Data items
== == ==
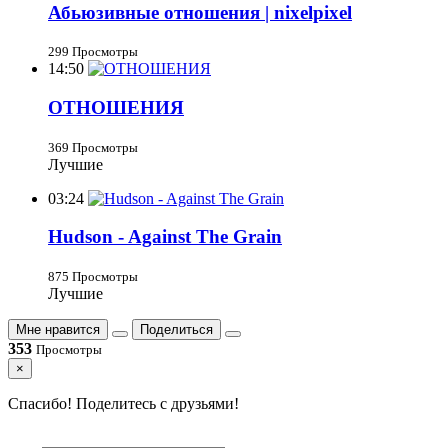
Абьюзивные отношения | nixelpixel
299 Просмотры
14:50
ОТНОШЕНИЯ
369 Просмотры
Лучшие
03:24
Hudson - Against The Grain
875 Просмотры
Лучшие
Мне нравится
Поделиться
353
Просмотры
×
Спасибо! Поделитесь с друзьями!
== == ==
Your goal: Could you format every line of text in the records above as a numbered list, skipping blank lines and leaving out the pictures?

Result of this task:
1. Абьюзивные отношения | nixelpixel
2. 299 Просмотры
3. 14:50
4. ОТНОШЕНИЯ
5. 369 Просмотры
6. Лучшие
7. 03:24
8. Hudson - Against The Grain
9. 875 Просмотры
10. Лучшие
11. Мне нравится
12. Поделиться
13. 353
14. Просмотры
15. ×
16. Спасибо! Поделитесь с друзьями!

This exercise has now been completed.